Personal information
- Born: January 25, 1985 (age 41) Kennewick, Washington, U.S.
- Listed height: 6 ft 3 in (1.91 m)
- Listed weight: 230 lb (104 kg)

Career information
- High school: Flathead (Kalispell, Montana)
- College: Central Washington
- NFL draft: 2009: undrafted

Career history
- 2009: Pittsburgh Steelers*
- 2009: Green Bay Packers*
- 2009: St. Louis Rams*
- 2010: Seattle Seahawks*
- 2010–2012: BC Lions
- 2013–2018: Edmonton Eskimos
- 2019–2021: BC Lions
- * Offseason and/or practice squad member only

Awards and highlights
- 2× Grey Cup champion (2011, 2015); Grey Cup MVP (2015); CFL's Most Outstanding Player Award (2017); Jeff Nicklin Memorial Trophy (2017); CFL All-Star (2017); 2× CFL West All-Star (2014, 2017); 4× CFL passing yards leader (2016–2018, 2021); CFL passing touchdowns leader (2017); CFL rushing touchdowns leader (2017); Third-team Little All-American (2008); 2× First-team All-GNAC (2007–2008); 2× Second-team All-GNAC (2006–2007); GNAC Offensive P.O.Y. (2008);

Career CFL statistics
- Passing completions: 2,772
- Passing attempts: 4,134
- Completion percentage: 67.1
- Passing yards: 34,805
- TD–INT: 182–105
- Stats at CFL.ca

= Michael Reilly (quarterback) =

American football player (born 1985)

Michael Reilly (born January 25, 1985), previously known as Mike Reilly, is an American former professional football player who was a quarterback in the Canadian Football League (CFL) for 11 seasons. He was the starting quarterback for the Edmonton Eskimos when they won the 103rd Grey Cup and was named the Grey Cup Most Valuable Player. He was originally signed by the Pittsburgh Steelers of the National Football League (NFL) as an undrafted free agent in 2009. He played college football for the Central Washington Wildcats. He was named the CFL's Most Outstanding Player in 2017. Reilly was also a member of the BC Lions of the CFL and the NFL's Green Bay Packers, St. Louis Rams and Seattle Seahawks.

==Early life==
Reilly played three seasons for Kamiakin High School in Kennewick, Washington, before relocating to Kalispell, Montana. As a senior, he set a Flathead High School record with 2,280 yards. He originally signed with NAIA Montana Tech, but chose to walk on at Washington State University before transferring to Central Washington.

==College career==
After redshirting at Washington State as a 5th-string quarterback, Reilly decided he didn't want to bide his time waiting for playing time. Central Washington offered him a chance to start right away so he transferred.

• [Description of the task] Reproduce the text on Michael Reilly, everything from "Michael Reilly (born" down to "and Seattle Seahawks.".

• [Dataset entries]
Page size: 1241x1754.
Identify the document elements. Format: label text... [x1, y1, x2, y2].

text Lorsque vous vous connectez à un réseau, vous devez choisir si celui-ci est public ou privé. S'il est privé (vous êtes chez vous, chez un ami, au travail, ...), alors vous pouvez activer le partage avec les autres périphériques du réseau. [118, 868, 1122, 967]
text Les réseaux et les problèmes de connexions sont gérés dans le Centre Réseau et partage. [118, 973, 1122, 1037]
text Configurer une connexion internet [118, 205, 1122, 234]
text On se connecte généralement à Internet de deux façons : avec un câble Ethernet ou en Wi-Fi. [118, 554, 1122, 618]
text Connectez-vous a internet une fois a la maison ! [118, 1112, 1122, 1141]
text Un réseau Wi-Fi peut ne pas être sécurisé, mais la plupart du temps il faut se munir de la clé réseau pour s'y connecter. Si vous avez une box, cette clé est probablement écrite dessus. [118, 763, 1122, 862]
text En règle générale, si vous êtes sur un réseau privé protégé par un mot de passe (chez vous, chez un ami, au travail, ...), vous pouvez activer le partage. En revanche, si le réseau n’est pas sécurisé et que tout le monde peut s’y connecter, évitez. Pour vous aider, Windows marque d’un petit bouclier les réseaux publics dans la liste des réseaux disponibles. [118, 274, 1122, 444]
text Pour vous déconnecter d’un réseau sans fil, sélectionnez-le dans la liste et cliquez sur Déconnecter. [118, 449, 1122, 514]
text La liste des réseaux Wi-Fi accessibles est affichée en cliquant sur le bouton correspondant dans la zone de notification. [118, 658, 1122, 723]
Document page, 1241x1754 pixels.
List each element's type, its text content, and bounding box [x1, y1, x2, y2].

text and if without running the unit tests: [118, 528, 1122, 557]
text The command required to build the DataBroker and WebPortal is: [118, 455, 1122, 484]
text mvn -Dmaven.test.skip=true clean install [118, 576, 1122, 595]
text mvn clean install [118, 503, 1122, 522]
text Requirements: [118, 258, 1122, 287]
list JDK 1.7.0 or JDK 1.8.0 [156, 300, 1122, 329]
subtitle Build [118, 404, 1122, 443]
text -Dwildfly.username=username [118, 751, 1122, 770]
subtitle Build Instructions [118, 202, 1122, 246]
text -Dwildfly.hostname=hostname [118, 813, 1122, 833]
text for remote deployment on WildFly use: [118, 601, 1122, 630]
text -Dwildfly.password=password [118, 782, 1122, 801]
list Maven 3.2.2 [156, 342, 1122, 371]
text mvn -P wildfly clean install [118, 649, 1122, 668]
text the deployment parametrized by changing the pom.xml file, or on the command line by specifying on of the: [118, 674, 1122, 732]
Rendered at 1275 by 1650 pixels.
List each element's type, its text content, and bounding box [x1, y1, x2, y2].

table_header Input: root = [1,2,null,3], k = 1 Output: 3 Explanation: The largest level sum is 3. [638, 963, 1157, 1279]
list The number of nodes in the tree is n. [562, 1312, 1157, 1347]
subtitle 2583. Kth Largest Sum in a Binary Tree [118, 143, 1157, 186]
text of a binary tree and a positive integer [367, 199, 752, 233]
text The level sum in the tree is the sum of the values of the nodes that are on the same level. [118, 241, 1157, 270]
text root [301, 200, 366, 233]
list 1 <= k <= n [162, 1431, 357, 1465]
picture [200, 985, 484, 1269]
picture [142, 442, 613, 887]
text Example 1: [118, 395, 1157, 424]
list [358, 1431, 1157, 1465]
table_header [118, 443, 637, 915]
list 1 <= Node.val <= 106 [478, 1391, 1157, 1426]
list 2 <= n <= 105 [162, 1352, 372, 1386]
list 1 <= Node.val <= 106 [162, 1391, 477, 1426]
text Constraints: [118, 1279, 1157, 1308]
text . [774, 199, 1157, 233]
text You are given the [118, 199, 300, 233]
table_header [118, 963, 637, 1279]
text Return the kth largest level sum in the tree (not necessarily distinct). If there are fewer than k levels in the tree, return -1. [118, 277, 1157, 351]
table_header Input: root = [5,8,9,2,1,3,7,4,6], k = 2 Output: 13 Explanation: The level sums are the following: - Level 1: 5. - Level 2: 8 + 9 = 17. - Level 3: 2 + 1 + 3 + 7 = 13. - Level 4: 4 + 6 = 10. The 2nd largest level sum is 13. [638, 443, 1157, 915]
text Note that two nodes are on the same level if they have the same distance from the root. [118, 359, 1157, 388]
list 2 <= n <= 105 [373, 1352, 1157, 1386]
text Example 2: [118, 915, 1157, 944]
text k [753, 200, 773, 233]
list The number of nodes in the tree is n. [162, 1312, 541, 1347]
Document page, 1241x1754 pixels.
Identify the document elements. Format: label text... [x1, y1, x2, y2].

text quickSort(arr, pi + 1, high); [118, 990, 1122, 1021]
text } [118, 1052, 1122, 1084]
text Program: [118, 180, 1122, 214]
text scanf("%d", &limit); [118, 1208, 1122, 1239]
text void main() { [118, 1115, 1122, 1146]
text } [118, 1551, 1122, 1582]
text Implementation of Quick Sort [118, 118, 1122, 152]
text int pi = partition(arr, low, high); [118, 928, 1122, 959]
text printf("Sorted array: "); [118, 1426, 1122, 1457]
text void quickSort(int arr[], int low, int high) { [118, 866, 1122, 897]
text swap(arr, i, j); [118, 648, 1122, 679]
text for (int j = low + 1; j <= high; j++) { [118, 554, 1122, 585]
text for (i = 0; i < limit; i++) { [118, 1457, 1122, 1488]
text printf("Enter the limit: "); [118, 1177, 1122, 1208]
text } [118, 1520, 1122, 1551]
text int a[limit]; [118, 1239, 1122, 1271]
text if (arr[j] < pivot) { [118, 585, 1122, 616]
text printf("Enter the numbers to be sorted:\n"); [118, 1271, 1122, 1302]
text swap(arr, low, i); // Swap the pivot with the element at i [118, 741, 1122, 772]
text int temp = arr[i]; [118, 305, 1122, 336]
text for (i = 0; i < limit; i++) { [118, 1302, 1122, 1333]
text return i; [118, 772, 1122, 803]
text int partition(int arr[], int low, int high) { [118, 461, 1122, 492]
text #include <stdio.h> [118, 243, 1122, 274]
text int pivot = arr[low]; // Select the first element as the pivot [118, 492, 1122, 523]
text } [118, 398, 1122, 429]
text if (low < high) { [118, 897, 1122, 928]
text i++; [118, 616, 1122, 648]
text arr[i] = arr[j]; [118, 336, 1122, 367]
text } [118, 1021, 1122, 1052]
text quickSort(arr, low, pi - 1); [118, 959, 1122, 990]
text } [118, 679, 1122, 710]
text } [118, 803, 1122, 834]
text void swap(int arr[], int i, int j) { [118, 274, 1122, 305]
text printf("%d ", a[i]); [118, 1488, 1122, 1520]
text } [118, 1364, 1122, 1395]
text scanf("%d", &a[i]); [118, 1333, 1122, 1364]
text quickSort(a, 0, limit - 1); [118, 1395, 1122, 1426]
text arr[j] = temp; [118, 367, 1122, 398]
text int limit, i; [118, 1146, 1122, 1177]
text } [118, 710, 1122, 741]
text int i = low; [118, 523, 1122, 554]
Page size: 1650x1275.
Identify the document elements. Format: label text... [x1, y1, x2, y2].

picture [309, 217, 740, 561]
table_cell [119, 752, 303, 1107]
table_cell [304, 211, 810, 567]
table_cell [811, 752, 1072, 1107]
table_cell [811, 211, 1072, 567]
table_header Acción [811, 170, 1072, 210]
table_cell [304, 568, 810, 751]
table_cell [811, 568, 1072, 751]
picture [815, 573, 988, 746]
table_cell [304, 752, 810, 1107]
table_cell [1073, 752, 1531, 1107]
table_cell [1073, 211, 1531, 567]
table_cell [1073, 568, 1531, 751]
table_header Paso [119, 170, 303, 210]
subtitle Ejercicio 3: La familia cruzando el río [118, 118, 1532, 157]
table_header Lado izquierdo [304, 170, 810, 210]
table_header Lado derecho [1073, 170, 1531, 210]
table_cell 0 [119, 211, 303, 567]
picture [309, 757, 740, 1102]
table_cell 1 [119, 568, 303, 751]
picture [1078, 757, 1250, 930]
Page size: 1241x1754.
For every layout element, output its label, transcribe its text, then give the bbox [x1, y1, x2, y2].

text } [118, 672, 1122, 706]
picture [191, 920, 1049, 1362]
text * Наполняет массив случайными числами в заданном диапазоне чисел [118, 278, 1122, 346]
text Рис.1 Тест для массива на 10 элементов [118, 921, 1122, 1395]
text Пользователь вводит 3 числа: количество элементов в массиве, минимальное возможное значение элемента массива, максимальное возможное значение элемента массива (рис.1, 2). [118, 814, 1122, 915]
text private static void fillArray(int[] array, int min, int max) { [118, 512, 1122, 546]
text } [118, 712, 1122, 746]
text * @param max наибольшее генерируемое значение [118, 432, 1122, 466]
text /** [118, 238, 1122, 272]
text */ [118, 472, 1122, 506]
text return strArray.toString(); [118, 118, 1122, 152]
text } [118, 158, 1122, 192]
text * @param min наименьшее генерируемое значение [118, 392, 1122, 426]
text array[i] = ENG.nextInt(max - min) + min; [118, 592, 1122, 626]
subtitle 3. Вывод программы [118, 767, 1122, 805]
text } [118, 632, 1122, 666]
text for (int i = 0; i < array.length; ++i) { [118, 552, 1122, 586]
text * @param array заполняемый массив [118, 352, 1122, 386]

• [Response area]
Michael Reilly (born January 25, 1985), previously known as Mike Reilly, is an American former professional football player who was a quarterback in the Canadian Football League (CFL) for 11 seasons. He was the starting quarterback for the Edmonton Eskimos when they won the 103rd Grey Cup and was named the Grey Cup Most Valuable Player. He was originally signed by the Pittsburgh Steelers of the National Football League (NFL) as an undrafted free agent in 2009. He played college football for the Central Washington Wildcats. He was named the CFL's Most Outstanding Player in 2017. Reilly was also a member of the BC Lions of the CFL and the NFL's Green Bay Packers, St. Louis Rams and Seattle Seahawks.